Así, con los aportes de la psicología cognitiva y la neuropsicología y de
los más específicos del ramo tales como Arrieta, Camino y Cichelli (1988)
-que plantearon el uso del computador como influyente en la atención,
motivación y autoestima-; como Sánchez (1989) -que incidió que un aprendizaje
atento y motivado es un aprendizaje que aprende y a su vez aprende a aprender-;
o, como G. Jiménez (1991) -que afirmó que la disciplina y el autocontrol
conscientes permiten alcanzar una meta, entre ellas el éxito académico-; etc.,
podemos relucir junto con M.A. Olivares (2002) que los factores que inciden
directamente en el aprendizaje escolar, en el rendimiento y/o en el éxito
académico, en términos de porcentaje, son (tómese nota si se quiere):
·
Autoestima
27%
·
Atención al estudiar
25%
·
Coeficiente intelectual
25%
·
Tiempo dedicado al estudio 20%
·
Otros
03%
Como se ve, al tomar en cuenta estos factores, al conocerlos y utilizarlos
será posible no sólo lograr el éxito personal sino también el de las otras
personas que dependen de nuestra labor pedagógica
Si la autoestima es baja, no habrá una fuerza de voluntad
ni disciplina, ni autocontrol y se caerá en la apatía, en la indisposición
corporal del habla o del pensamiento. La persona que se valora a sí misma se
conoce, se acepta, valoriza sus virtudes, defectos y posibilidades, y sus
fracasos y errores son oportunidad para aprender y crecer.
Si de atención se refiere, esto es lo que hace falta en
uno mismo y en los niños y niñas; y esto se logra no pensando que se va a
motivar simplemente con actividades de acercamiento al tema de estudio sino
despertando íntegramente la expectativa. Una persona expectante es una persona
con demasiada atención a lo que le interesa.
El otro factor referido al tiempo dedicado al estudio no debe quedar de
lado pues no sólo sirven las "lecciones" tratadas en el aula sino
sirven más las ampliaciones -sean con interés personal como con promoción de
parte de un intermediador- en diversos contextos. O sea, se aprende más y mejor
cuando se indaga más de lo debido sobre el tema tratado.
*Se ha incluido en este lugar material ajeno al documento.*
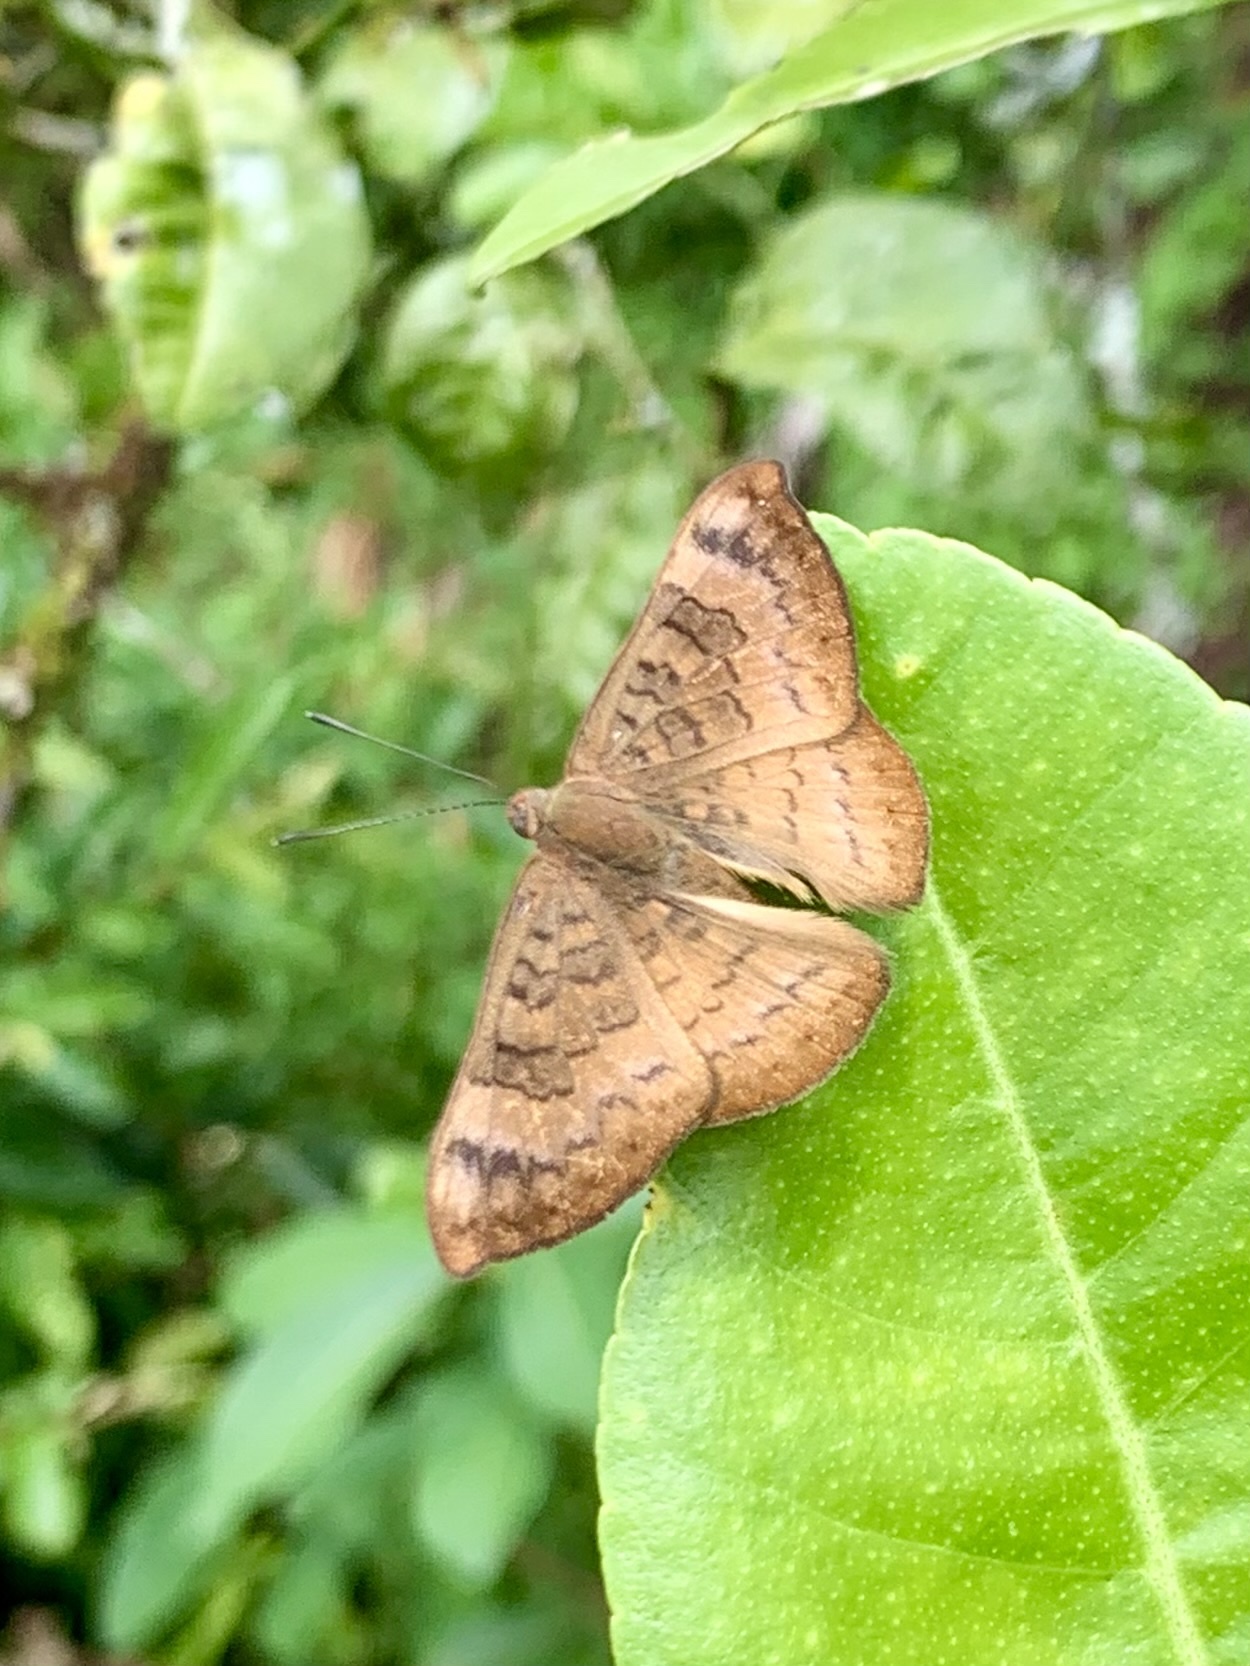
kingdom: Animalia
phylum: Arthropoda
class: Insecta
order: Lepidoptera
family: Lycaenidae
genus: Emesis
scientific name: Emesis tegula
El coeficiente
intelectual será pues proceso y producto con y de los factores antedichos.
Otros factores adicionales son los recursos adicionales: medios y
materiales actualizados, comodidad, apoyo externo, clima prosocial, normas a
seguir, etc.
En conclusión, para lograr el éxito académico en uno mismo y en los demás
primero es tomar en cuenta estos factores y luego asumirlos como aliados
efectivos: promoviendo la autoestima de los demás, lo hacemos con nosotros
mismos; poniendo atención a lo que hacemos, generamos la atención de los
demás; dedicándole su tiempo al estudio dejamos modelo a los demás y;
demostrando un coeficiente intelectual adecuado, invitamos a los demás a
relacionarse con este.
NOTAS:
( 1 ) Situación demostrada desde los
estudios comparativos internacionales realizados por el LLECE
(Laboratorio Latinoamericano de Evaluación de la Calidad de la Educación) de la
UNESCO y por el PISA (Programa Internacional de Evaluación de Estudiantes) de
la OCDE: 1998 y 2002, respectivamente.